**What the exercise asks:** List each line of the data that holds the word "function".

**Input records:**

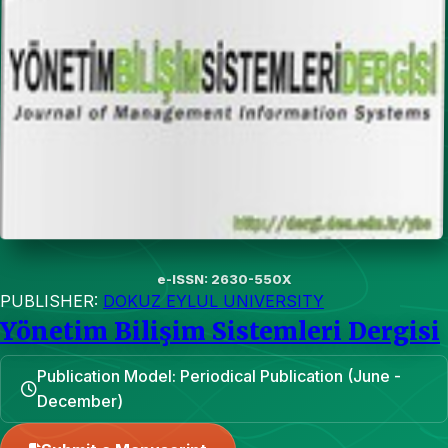
e-ISSN: 2630-550X
PUBLISHER:
DOKUZ EYLUL UNIVERSITY
Yönetim Bilişim Sistemleri Dergisi
Publication Model: Periodical Publication (June -
December)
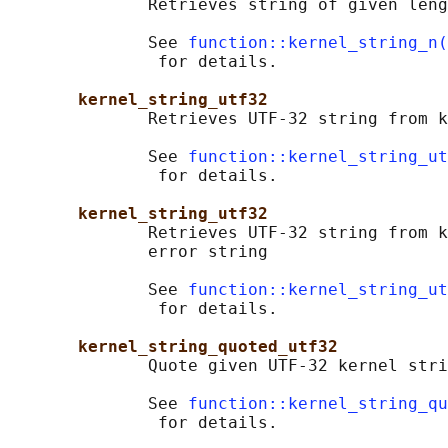
              Retrieves string of given leng
              See 
function::kernel_string_n(
               for details.

kernel_string_utf32
              Retrieves UTF-32 string from k
              See 
function::kernel_string_ut
               for details.

kernel_string_utf32
              Retrieves UTF-32 string from k
              error string

              See 
function::kernel_string_ut
               for details.

kernel_string_quoted_utf32
              Quote given UTF-32 kernel stri
              See 
function::kernel_string_qu
               for details.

**Result for this exercise:**
function::kernel_string_n(
function::kernel_string_ut
function::kernel_string_ut
function::kernel_string_qu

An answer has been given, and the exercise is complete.